For years John Feinstein has cast AP ballots that can, at best, be described as interesting, and at worst, be described as mocking those who give him the right to vote. A Duke grad, he'll drop the Blue Devils severely if his underdrawers get in a bunch about something Duke related. He'll cast contrarian votes at the top to get attention. And he'll generaly rank mid-majors much more highly than the typical voters because he not-so-secretly has a hard on for mid-majors.
I understand that there are as many opinions about who the best 25 teams in the nation are as there are college basketball fans, but what I don't understand is why he does things like he did this week. Look at the "other teams receiving votes" in the AP poll, and you'll see a single vote for Towson. Yep, that was Feinstein.
Towson began the year ranked 166th by Ken Pomeroy and 137th by Dan Hanner. So far this year they've beaten Navy, who is one of the worst Division I teams there is.

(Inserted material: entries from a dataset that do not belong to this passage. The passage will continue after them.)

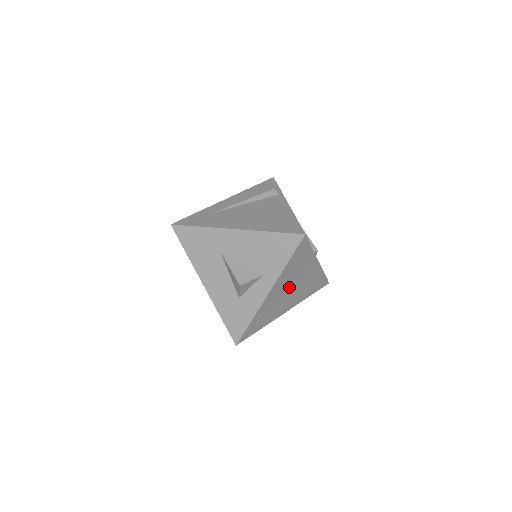
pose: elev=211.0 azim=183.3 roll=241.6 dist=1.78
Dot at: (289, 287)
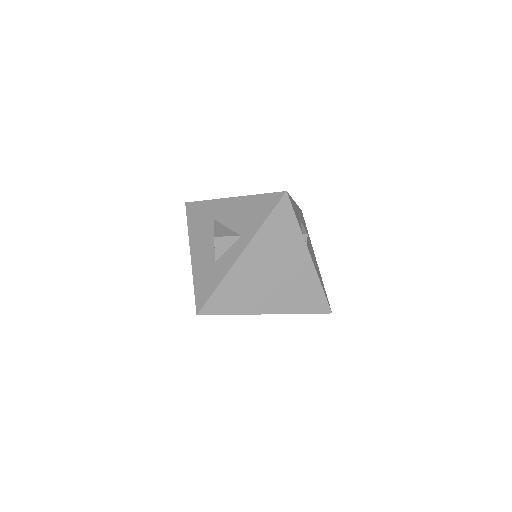
Dot at: (270, 268)
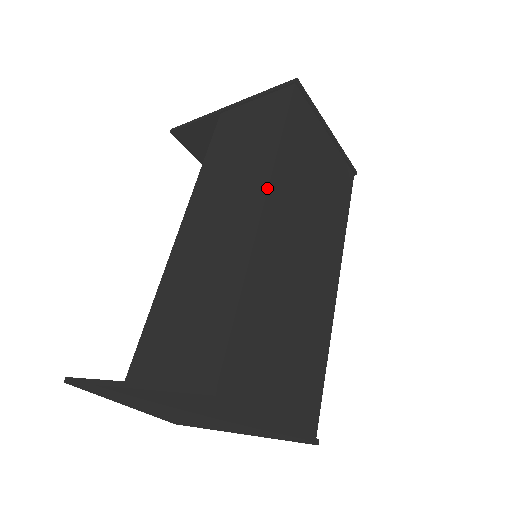
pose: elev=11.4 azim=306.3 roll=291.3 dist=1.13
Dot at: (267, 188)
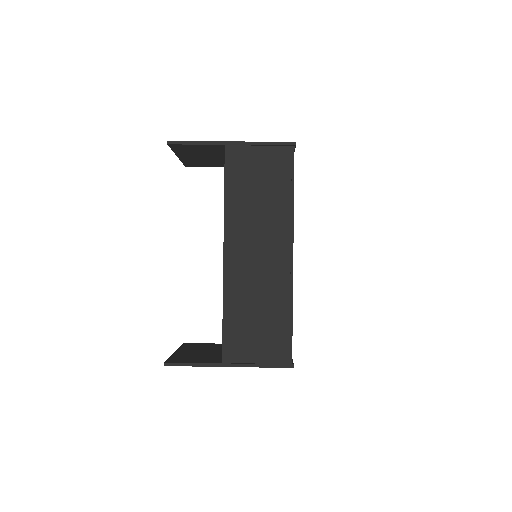
Dot at: (293, 241)
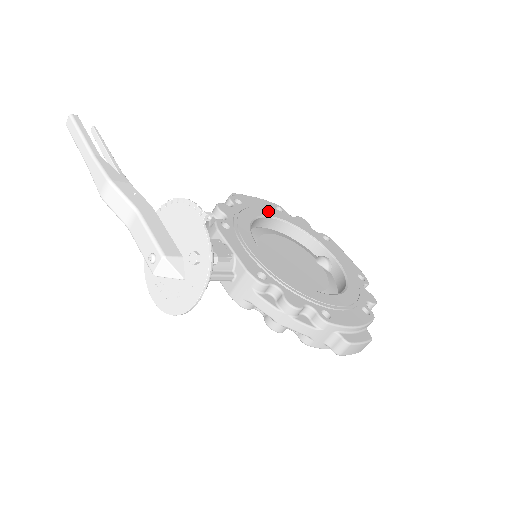
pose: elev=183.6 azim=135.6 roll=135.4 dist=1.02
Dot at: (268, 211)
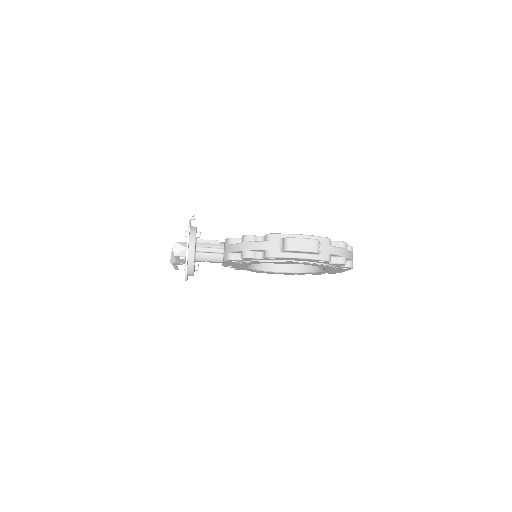
Dot at: occluded
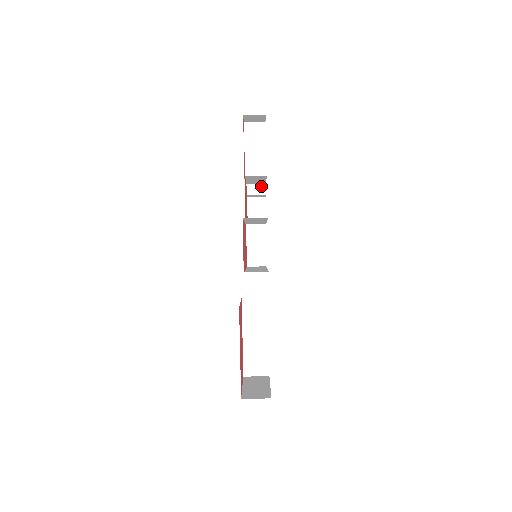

Feinstein does this type of thing regularly, especially early in the season. He does this to call attention to some small team (and to himself). Which I don't get.
Calling attention to the under-reported teams is great, don't get me wrong. But why do it by giving them a vote that even the voter doesn't really believe has been earned? Feinstein didn't vote Towson in his preseason top 25, and certainly their win over Navy wasn't enough to justify their inclusion over any number of other teams (including Memphis, who the other 64 AP voters included unanimously). So his vote for them is essentially like giving a little leaguer a trophy for trying really hard.
If he really wanted to give Towson some attention, then why not write about them? Why not devote some of his NPR time to them? Why not do something that matters?